THE EXERCISE:
Can you reproduce the entire listing below, line for line, without changing a single character?

* Begin DATA TO USE *

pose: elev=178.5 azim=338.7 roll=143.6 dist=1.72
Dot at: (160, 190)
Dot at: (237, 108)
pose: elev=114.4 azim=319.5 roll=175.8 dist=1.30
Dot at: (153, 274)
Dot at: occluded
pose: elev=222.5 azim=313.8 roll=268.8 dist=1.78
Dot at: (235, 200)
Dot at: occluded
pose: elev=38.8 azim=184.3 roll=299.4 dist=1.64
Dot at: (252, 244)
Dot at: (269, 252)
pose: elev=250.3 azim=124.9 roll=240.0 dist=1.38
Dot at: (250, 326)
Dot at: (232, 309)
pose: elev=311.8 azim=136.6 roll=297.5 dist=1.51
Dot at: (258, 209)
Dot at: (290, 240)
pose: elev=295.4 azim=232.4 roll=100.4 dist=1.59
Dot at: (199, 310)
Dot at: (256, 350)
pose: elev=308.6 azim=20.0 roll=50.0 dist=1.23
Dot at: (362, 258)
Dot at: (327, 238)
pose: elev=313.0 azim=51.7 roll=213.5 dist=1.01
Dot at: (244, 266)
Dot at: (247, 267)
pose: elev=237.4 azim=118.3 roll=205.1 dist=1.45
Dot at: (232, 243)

* End DATA TO USE *

ANSWER TO THIS TASK:
pose: elev=178.5 azim=338.7 roll=143.6 dist=1.72
Dot at: (160, 190)
Dot at: (237, 108)
pose: elev=114.4 azim=319.5 roll=175.8 dist=1.30
Dot at: (153, 274)
Dot at: occluded
pose: elev=222.5 azim=313.8 roll=268.8 dist=1.78
Dot at: (235, 200)
Dot at: occluded
pose: elev=38.8 azim=184.3 roll=299.4 dist=1.64
Dot at: (252, 244)
Dot at: (269, 252)
pose: elev=250.3 azim=124.9 roll=240.0 dist=1.38
Dot at: (250, 326)
Dot at: (232, 309)
pose: elev=311.8 azim=136.6 roll=297.5 dist=1.51
Dot at: (258, 209)
Dot at: (290, 240)
pose: elev=295.4 azim=232.4 roll=100.4 dist=1.59
Dot at: (199, 310)
Dot at: (256, 350)
pose: elev=308.6 azim=20.0 roll=50.0 dist=1.23
Dot at: (362, 258)
Dot at: (327, 238)
pose: elev=313.0 azim=51.7 roll=213.5 dist=1.01
Dot at: (244, 266)
Dot at: (247, 267)
pose: elev=237.4 azim=118.3 roll=205.1 dist=1.45
Dot at: (232, 243)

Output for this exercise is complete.